Friday, 14 July 2017

Inspiration: Do Ho Suh


I was fortunate enough to be able to see his solo exhibition at the Victoria Miro and it really blew me away. Some of his ideas and execution of those ideas, the ways in which his pieces could be perceived and understood, as well as techniques he has used resonate with what I am interested in.

It is with the same elegant economy of conceptual means, focusing on simple yet transformative acts of repetition, that Suh treats the complex psychological and physical architectural structures of the concept of 'home'. In work for which he is widely known, the artist meticulously constructs proportionally exact replicas of dwelling places, architectural features, or household appliances – kitchen sinks, toilets and microwaves – from stitched planes of translucent, coloured polyester fabric.

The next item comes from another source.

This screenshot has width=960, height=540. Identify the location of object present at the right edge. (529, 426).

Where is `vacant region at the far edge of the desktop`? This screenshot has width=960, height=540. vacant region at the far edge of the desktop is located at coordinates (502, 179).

Often reflections of places the artist has inhabited, such as his childhood home or Western apartments, these delicately precise, weightless impressions seem to exist between imagination and reality. Suh has spoken of the distinctive openness to the environment of Korean homes; more than repositories of personal memory or nostalgic projections, his works respond to the indistinct boundaries between psychic interior and objective exterior, which make of home an ongoing lived function rather than a physical structure.

His one-to-one scale of physical structures, which was exhibited at the gallery I visited, of passages and corridors of sorts delicately made with translucent fabric gives form to ideas about migration, transience and shifting identities. It was really fascinating to see silhouettes, figurative shapes uniformly meandering through this corridor of colourful polyester fabric when viewing from beyond the installation itself. In this piece though it isn’t his greatest concern, concepts regarding transparency which relates with Lee ByungChul’s theories pervades and exists. It was a totally different way of conveying and playing around with obscuring and revealing things, he made it a multi-sensory experience for the viewer which is something that I aspire to be able to create in the future.

Suh also introduces a new process to produce his large-scale two-dimentional drawings using gelatin tissue sewn in the same way as his architectural fabric pieces. Once immersed in water the gelatin dissolves, leaving behind a trace, a skeletal framework of what the form once was. They are highly visceral works of art, their translucent and ghostly nature making me want to pursue a similar technique when creating surfaces to project onto since there is a distinguishable layered and structured quality to them especially when viewed up close.